Curiously, there is no indication of this event to be seen in the Chinese section of the main Time Out site, http://www.timeout.com/cn/en/beijing/. Things get slightly more confusing still when we checked the Whois details for the domain indicated by various bloggers, www.timeoutcn.com, as it had only been registered in January 2008. It looks similar to the main Timeout.com pages, although the underlying structure is rather different. It also has very different registrant details (which are not explained by comparing those to the host company's details either).
However, in light of a statement from a Time Out Beijing spokesman ('"It is not convenient to say" why the June edition had been banned') it would appear that this wasn't the squashing of a counterfeit title but the gagging of the real thing.

So, it seems fairly clear that, given that it has been banned, this is all part of a massive effort by the administration to step up security as the Olympics approaches.

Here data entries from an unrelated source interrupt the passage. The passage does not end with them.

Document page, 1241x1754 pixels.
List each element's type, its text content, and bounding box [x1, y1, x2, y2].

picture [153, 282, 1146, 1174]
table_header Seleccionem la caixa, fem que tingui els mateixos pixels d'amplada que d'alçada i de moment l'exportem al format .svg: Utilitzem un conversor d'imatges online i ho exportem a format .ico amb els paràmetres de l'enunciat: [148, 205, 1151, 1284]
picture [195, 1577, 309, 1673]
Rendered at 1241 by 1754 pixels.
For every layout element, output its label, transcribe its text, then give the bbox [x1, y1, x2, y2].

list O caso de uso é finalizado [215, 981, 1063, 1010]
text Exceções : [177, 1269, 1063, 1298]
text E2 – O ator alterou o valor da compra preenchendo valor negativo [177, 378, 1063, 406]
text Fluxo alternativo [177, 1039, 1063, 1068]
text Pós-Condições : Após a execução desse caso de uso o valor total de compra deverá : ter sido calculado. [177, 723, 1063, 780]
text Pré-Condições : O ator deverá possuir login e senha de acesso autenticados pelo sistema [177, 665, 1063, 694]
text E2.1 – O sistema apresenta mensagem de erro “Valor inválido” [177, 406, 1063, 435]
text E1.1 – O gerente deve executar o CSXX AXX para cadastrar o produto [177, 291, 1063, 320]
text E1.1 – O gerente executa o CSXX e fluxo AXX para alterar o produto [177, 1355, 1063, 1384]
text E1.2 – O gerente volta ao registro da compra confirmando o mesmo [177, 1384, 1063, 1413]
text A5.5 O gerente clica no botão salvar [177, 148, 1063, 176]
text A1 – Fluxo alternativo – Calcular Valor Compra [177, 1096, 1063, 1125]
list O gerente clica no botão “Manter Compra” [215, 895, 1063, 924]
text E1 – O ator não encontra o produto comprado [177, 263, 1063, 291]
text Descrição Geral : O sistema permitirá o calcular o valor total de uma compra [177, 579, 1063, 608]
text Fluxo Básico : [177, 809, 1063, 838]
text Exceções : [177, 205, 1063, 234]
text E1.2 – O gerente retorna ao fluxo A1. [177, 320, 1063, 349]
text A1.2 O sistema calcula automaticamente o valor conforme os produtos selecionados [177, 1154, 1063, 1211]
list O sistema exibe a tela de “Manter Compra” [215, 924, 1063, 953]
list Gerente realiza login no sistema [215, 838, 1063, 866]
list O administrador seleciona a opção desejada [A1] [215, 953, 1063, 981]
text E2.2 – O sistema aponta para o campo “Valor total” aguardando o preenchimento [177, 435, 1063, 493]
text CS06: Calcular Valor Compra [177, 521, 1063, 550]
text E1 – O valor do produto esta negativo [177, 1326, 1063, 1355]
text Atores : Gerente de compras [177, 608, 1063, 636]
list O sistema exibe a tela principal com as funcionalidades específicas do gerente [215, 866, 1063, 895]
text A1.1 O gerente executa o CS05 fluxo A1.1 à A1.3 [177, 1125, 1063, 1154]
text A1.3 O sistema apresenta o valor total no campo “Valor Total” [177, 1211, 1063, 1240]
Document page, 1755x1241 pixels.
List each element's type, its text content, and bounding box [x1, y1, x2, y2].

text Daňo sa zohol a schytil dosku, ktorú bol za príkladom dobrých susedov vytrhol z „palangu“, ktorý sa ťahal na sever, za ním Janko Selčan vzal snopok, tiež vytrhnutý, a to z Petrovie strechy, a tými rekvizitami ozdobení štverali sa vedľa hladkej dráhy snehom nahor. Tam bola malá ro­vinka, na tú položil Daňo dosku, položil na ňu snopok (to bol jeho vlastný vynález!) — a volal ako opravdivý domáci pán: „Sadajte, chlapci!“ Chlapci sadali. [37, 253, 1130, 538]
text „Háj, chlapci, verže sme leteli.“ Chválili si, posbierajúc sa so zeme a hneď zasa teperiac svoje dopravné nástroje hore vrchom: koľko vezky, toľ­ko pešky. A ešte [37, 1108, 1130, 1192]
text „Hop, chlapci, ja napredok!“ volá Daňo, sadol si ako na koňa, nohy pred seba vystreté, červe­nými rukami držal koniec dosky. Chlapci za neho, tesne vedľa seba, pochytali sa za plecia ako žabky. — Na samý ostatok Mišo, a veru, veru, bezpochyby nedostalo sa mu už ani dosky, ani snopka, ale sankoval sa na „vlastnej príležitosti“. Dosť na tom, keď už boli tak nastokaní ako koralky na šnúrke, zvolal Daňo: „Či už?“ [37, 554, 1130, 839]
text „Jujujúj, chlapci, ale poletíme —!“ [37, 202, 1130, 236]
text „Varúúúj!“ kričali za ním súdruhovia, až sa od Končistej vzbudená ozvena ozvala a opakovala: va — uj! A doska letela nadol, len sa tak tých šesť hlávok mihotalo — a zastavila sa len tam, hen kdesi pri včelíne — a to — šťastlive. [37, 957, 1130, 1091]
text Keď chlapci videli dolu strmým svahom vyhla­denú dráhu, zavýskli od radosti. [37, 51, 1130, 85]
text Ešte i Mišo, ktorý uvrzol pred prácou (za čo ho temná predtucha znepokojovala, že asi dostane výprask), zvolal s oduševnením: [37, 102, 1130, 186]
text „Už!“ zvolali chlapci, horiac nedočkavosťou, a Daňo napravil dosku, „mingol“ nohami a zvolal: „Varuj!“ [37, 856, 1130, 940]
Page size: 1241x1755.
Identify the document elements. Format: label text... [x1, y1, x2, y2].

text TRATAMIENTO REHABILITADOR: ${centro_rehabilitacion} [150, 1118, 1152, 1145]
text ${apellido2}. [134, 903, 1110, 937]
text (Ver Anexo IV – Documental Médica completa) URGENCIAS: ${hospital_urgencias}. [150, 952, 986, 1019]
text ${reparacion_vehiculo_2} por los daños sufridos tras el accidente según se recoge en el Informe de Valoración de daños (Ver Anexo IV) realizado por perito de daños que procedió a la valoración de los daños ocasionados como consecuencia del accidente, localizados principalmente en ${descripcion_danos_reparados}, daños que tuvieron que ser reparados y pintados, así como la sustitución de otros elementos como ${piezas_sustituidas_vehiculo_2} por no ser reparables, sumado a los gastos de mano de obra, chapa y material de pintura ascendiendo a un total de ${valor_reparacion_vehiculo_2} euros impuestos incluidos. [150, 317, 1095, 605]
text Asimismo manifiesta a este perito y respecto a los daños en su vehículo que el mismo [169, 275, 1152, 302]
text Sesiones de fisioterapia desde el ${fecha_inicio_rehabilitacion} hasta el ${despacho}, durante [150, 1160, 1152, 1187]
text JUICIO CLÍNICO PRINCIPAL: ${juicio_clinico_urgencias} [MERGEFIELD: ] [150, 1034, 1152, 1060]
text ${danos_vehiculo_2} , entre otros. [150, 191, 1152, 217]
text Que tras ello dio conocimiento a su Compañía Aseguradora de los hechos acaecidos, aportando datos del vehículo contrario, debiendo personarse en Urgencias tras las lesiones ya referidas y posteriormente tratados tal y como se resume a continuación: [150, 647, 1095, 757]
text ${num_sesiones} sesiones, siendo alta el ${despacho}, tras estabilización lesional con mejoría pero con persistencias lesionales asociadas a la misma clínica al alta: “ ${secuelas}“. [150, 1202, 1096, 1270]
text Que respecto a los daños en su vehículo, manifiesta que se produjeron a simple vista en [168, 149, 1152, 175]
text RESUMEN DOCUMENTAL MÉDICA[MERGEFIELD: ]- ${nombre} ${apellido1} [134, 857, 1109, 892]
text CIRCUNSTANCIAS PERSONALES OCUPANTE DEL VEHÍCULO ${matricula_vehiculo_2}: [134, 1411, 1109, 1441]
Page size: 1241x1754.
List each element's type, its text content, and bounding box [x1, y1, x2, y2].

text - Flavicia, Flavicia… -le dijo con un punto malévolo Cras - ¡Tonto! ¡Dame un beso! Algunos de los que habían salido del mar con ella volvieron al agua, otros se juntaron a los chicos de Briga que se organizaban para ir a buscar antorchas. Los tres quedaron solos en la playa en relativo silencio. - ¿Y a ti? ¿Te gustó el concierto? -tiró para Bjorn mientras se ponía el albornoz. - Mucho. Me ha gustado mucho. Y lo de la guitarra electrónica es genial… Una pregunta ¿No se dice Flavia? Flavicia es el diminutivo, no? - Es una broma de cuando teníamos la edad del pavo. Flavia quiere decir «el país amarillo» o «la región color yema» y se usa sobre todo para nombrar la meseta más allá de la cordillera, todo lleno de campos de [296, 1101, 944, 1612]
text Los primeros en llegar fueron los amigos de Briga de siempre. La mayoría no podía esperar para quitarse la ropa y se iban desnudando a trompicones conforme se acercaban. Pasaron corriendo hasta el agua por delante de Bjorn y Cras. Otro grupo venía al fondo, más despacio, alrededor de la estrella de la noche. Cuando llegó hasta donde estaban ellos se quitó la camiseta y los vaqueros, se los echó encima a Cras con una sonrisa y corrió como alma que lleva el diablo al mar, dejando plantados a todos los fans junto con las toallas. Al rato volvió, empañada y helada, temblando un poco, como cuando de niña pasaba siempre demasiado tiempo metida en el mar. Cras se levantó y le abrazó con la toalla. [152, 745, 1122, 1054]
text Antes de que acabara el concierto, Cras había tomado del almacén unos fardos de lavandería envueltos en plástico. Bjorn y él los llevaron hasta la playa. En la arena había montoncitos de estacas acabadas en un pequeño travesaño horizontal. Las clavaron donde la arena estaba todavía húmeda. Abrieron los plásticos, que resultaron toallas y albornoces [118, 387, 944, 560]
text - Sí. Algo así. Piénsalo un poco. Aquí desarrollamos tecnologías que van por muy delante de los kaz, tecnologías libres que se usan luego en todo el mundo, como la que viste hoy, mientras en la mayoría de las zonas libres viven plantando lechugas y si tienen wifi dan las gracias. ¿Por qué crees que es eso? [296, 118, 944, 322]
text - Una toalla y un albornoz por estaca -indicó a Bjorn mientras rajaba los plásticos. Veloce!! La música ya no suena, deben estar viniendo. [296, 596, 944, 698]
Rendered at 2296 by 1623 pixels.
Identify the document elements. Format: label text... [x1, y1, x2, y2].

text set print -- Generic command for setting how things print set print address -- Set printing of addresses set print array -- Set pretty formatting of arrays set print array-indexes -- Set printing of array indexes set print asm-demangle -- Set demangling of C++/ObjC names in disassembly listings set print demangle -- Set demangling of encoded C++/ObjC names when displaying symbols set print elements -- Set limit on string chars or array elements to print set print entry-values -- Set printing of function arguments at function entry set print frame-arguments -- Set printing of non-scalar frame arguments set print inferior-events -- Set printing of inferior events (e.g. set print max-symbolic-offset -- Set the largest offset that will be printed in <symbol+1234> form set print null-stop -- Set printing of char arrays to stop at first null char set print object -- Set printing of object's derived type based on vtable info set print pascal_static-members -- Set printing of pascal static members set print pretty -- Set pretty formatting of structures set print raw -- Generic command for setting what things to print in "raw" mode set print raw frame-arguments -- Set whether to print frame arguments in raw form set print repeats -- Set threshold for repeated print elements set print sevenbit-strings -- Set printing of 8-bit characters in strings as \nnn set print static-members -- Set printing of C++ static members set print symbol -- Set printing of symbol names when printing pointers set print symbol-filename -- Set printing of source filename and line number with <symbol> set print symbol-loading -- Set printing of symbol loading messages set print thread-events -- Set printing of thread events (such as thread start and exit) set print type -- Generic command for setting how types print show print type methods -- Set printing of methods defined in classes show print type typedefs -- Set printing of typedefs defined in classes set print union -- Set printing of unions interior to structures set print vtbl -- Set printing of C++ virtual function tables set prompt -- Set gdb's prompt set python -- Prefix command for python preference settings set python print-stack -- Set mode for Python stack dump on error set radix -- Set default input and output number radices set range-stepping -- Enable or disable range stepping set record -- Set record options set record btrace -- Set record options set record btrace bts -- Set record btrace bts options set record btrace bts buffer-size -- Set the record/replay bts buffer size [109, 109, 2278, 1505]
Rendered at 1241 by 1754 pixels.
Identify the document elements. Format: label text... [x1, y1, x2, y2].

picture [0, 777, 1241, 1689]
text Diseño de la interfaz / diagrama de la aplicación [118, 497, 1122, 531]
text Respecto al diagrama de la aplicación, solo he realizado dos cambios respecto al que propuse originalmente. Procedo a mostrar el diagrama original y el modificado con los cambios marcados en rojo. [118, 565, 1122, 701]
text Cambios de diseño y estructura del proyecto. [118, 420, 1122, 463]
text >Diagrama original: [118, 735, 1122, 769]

The impact this will have is hardly likely to affect security either way, but it will make it harder for visitors - Olympic and otherwise - to know where to go for food, drink and a general good time. Perhaps this kind of frivolous behaviour by Westerners is what's getting up the nose of the authorities? More seriously, will the GAPP relent once the Olympics is over, or is this the end for Time Out Beijing?

In what seems almost like a political point being made, the link to the online edition of the magazine loads the complete set of pages... with every one of them blank. See http://www.timeoutcn.com/Magazine/TimeOut_0806_English/default.htm

NOTE: the content now appears, so the blank pages may have been a technical glitch. Was this just a hiccup that got blown out of all proportion, or has Time Out effected some kind of deal with China's GAPP?